*Work required*. Transcribe the StoryWeaver partner announcement below from "StoryWeaver believes that" to "the under-represented communities.", word for word.

*Text excerpt*.
Posted by Amna Singh on December 27, 2018

Written by Amna Singh

StoryWeaver believes that every child deserves to have access to joyful reading material in her mother tongue. In November 2018, we opened applications to educators, translators, literacy organisations, and everyone else working with children to promote reading -- in our quest for partners to help build a 100 local language libraries of children’s books in underserved languages by International Mother Language Day on February 21, 2019 .

We were seeking partners with relevance of work and expertise in language and translations, and above all, a shared vision of equity in access for all. We got over 225 applications from all over the globe – each application inspiring us with their exemplar work in the field of literacy and language for the under-represented communities.

Based on our guidelines, relevance of work and a rigorous evaluation, we have selected 16 organisations and 28 individual language champions to partner with us to build these digital local libraries.

Selected Organisations: Target Languages

  1. Azad India Foundation: Surjapuri

  2. BookDash: 11 official South African languages

  3. SNS Foundation: Marwari

  4. CODE- Ethiopia: Amharic, Afaan Oromoo

  5. African Library and Information Associations and Institutions (AfLIA): Igbo, Hausa, Fante, Ewe, Yoruba, Kikiyu, Luganda and Swahili

  6. Global Forum 4 Literacy: Zulu, Afrikaans, Xhosa, Tswana and Arabic

  7. Suchana Uttor Chandipur Community Society: Santali, Kora, Bilinguals

  8. Aripana Foundation: Maithili

  9. Little Readers' Nook: Tulu, Kutchi, Marwari …

  10. Unnati Institute for Social and Educational Change: Korku

  11. North East Educational Trust: Assamese, Bodo

  12. Brightstart Pre Primary school and Learning Centre : Marwari

  13. Libreo.ph: Tagalog, Cebuano, Hiligaynon, Tausug/Maranao and Ilokano

  14. Darakht-e Danesh Library: Pashto

  15. Every English: Brazilian Portuguese

  16. REHMA: English-Urdu bilinguals

The selected language champions will help build local libraries across 24 languages.

Target Languages: Selected Language Champions:

  1. Amharic: Kaleab

  2. Bambara: Kirsty Paxton

  3. Basa Jawa (Javanese): Maharani Aulia

  4. Bundelkhandi: Ankit Dwivedi, Krishna Murary Upadhyay

  5. Chinyanja: Agnes Nankhoma Singine Nyendwa

  6. Dari: Aisha

  7. Filipino: Kaye

  8. Garhwali: Shweta Rawat

  9. GSB Konkani: Sujith Kamath

  10. Kirundi: Melchiade Ntibazonkiza, Adolphe Ndagijimana

  11. Kui: Shruti

  12. Kumaoni: Somya Budhori , Richa Pathak Pant,

  13. Kuvi/Jatapu: Markose K C

  14. Malay: David Loiuson

  15. Malvani: Rupali Bodekar

  16. Malvi: Omprakash Kshatriya

  17. Ndebele: Ntando Titus Ntaka

  18. Pawari: Amit Dudave

  19. Pashto: Nighat Kamdar

  20. Sanskrit: Meenakshi Sundaram K B, Priya Bhakthan

  21. Serbian: Ana Jovic

  22. Sindhi (Devanagari Script): Bharti

  23. Sindhi (Arabic Script): Zaib-un-Nisa

  24. Vietnamese: Nguyen Dac Thai Hang

 

Thank you for your initiative, we will get in touch with all selected partners for the next steps.

And a BIG thank you to everyone who applied. StoryWeaver is truly a result of your constant support, and contributions. We will do our best to reach out to you and explore alternate ways to collaborate. Thank you, again, and happy holidays!

*Material provided*.
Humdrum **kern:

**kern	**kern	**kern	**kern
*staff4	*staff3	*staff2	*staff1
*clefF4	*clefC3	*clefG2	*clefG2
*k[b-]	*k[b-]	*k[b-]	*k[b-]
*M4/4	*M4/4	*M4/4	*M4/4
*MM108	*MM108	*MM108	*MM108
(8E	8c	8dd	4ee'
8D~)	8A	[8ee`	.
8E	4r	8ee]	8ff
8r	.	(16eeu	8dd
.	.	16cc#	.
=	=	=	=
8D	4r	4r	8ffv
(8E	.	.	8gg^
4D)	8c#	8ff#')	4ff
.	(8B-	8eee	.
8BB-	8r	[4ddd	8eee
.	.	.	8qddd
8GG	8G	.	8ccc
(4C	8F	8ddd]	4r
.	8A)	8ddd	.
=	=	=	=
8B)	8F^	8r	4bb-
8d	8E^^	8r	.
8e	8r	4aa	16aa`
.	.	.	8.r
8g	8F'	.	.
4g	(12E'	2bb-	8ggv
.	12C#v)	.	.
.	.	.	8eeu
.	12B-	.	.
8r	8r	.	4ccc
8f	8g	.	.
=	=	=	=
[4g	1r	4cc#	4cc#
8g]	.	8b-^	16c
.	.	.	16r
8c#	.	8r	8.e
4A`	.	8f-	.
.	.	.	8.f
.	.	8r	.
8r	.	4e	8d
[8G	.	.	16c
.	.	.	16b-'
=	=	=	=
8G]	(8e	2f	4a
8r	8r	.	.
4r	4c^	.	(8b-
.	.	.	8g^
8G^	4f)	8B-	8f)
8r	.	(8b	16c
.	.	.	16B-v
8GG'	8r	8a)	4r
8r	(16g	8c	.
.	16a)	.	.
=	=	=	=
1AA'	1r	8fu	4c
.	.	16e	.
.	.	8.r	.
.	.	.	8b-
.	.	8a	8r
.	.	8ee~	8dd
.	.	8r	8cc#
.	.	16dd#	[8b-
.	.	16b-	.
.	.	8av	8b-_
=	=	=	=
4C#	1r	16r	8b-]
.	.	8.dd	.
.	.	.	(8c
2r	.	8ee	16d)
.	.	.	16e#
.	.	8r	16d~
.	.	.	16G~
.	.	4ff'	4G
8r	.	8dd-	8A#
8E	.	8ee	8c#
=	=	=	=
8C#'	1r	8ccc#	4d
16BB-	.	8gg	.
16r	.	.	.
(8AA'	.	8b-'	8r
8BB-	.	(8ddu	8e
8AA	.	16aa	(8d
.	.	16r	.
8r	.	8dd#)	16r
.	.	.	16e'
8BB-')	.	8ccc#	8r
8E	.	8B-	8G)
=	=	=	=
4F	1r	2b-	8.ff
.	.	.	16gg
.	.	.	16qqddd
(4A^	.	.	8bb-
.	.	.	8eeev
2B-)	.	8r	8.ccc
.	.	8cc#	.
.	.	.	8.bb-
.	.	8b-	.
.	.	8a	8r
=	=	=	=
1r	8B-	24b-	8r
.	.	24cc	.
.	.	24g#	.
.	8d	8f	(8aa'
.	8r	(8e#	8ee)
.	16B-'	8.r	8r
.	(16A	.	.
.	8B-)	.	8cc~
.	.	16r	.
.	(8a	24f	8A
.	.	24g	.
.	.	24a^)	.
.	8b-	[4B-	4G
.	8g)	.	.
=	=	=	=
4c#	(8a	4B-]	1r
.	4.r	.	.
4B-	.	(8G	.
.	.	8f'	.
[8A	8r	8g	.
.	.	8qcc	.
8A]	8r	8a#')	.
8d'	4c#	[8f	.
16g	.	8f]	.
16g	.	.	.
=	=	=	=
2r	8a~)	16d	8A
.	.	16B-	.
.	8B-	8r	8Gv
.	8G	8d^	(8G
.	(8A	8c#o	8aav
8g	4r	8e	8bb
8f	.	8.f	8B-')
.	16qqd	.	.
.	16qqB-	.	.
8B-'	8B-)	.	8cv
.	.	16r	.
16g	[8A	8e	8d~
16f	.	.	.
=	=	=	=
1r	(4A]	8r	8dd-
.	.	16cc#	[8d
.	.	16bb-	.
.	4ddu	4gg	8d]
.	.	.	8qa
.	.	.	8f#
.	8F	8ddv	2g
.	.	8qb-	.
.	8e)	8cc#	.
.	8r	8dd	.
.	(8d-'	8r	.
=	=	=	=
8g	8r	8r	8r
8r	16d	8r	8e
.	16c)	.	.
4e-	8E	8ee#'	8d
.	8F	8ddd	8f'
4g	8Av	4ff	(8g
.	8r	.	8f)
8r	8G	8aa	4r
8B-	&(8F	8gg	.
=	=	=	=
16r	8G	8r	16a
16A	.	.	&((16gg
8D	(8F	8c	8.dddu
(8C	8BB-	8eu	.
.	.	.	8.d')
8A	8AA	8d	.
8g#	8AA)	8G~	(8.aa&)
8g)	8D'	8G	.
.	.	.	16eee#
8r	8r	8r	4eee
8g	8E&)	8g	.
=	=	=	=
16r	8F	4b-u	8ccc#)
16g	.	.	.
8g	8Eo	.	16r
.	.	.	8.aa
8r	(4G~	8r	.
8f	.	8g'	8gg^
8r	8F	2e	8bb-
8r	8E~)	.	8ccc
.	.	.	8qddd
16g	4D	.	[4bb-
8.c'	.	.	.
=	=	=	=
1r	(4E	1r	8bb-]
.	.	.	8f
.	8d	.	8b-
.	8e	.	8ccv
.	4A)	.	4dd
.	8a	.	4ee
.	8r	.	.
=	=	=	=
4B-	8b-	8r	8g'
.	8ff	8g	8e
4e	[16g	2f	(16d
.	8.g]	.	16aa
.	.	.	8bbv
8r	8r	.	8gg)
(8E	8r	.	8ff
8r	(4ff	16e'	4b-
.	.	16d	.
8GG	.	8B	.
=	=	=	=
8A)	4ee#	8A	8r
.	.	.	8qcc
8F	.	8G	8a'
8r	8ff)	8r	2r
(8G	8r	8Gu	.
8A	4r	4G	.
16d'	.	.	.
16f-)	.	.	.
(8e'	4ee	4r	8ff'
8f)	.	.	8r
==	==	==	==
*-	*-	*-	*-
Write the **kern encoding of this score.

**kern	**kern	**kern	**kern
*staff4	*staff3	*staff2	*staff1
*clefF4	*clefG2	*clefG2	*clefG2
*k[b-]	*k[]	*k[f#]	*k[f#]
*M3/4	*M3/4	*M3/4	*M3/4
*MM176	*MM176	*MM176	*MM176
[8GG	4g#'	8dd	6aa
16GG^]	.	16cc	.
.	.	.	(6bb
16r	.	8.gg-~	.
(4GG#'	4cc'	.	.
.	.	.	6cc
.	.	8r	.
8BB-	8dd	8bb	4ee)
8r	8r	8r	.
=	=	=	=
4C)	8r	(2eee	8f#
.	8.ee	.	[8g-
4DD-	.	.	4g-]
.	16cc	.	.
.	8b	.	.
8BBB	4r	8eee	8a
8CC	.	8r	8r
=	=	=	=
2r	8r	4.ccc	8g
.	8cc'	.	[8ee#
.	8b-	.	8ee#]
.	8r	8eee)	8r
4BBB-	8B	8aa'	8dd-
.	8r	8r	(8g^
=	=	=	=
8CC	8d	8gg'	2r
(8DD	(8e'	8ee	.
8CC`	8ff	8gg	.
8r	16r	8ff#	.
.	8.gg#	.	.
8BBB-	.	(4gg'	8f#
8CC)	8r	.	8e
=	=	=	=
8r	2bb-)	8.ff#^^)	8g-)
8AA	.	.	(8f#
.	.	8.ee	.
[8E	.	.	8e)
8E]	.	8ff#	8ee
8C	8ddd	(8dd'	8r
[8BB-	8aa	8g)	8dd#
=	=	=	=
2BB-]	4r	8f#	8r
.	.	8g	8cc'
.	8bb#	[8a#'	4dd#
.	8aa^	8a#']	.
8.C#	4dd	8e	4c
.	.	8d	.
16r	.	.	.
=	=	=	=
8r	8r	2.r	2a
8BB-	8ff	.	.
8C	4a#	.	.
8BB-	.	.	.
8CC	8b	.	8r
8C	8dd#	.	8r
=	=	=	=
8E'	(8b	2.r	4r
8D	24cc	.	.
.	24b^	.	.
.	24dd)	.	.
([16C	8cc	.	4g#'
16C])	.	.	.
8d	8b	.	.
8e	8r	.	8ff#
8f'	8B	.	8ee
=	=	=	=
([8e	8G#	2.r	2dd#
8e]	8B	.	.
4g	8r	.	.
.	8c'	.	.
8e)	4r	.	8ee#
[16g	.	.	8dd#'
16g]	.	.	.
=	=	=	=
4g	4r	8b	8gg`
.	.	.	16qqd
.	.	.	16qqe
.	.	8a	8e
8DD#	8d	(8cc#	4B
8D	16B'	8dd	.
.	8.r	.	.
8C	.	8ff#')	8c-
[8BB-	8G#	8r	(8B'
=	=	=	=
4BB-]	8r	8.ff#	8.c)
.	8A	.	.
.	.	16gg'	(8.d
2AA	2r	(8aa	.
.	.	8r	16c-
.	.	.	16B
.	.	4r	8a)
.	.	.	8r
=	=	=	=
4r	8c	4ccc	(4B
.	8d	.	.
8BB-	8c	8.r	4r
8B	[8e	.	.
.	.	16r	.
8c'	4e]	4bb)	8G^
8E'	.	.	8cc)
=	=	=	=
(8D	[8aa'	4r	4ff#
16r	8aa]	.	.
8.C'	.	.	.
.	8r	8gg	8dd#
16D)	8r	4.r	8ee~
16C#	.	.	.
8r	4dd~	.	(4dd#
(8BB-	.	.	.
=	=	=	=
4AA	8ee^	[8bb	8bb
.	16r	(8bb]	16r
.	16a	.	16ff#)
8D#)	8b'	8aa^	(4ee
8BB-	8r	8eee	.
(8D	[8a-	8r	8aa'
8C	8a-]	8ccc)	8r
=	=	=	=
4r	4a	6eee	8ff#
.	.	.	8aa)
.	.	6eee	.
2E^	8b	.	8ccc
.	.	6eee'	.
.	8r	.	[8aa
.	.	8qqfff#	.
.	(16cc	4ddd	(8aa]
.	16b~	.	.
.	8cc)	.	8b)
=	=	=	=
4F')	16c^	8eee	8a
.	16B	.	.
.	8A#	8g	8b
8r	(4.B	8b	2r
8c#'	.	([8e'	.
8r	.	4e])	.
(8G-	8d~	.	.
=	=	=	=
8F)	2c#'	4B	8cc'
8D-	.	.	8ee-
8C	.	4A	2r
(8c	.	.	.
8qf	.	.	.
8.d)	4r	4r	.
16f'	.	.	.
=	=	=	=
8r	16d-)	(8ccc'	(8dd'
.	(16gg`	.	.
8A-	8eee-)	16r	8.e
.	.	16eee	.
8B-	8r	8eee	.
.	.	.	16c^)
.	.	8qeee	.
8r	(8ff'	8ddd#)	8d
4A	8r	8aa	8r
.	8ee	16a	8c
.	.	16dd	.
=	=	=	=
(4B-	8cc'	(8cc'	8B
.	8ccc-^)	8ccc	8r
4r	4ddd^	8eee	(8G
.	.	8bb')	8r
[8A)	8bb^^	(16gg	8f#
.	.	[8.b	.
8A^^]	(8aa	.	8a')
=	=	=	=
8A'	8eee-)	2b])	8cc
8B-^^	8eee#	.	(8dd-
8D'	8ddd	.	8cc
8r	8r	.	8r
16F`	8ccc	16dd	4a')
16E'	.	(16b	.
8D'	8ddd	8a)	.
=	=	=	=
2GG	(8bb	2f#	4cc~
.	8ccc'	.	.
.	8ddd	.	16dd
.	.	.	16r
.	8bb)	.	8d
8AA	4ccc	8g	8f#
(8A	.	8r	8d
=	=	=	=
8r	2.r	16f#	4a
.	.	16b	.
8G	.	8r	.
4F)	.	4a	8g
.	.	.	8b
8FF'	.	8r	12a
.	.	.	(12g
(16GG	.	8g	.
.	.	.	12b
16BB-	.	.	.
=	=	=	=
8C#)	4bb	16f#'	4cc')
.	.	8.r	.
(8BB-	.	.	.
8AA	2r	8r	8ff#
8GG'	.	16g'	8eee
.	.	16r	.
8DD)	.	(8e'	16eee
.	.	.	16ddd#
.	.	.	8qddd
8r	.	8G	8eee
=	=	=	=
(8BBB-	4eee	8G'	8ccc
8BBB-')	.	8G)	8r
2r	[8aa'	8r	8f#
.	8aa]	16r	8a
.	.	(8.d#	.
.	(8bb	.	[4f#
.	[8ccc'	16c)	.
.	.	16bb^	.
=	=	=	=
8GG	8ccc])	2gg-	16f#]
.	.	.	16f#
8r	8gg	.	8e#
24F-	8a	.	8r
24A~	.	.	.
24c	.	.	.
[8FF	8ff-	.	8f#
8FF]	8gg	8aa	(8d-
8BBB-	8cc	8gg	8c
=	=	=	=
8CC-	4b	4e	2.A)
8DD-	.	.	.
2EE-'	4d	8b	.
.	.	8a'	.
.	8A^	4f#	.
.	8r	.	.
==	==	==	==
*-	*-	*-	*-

*Task response*.
StoryWeaver believes that every child deserves to have access to joyful reading material in her mother tongue. In November 2018, we opened applications to educators, translators, literacy organisations, and everyone else working with children to promote reading -- in our quest for partners to help build a 100 local language libraries of children’s books in underserved languages by International Mother Language Day on February 21, 2019 .

We were seeking partners with relevance of work and expertise in language and translations, and above all, a shared vision of equity in access for all. We got over 225 applications from all over the globe – each application inspiring us with their exemplar work in the field of literacy and language for the under-represented communities.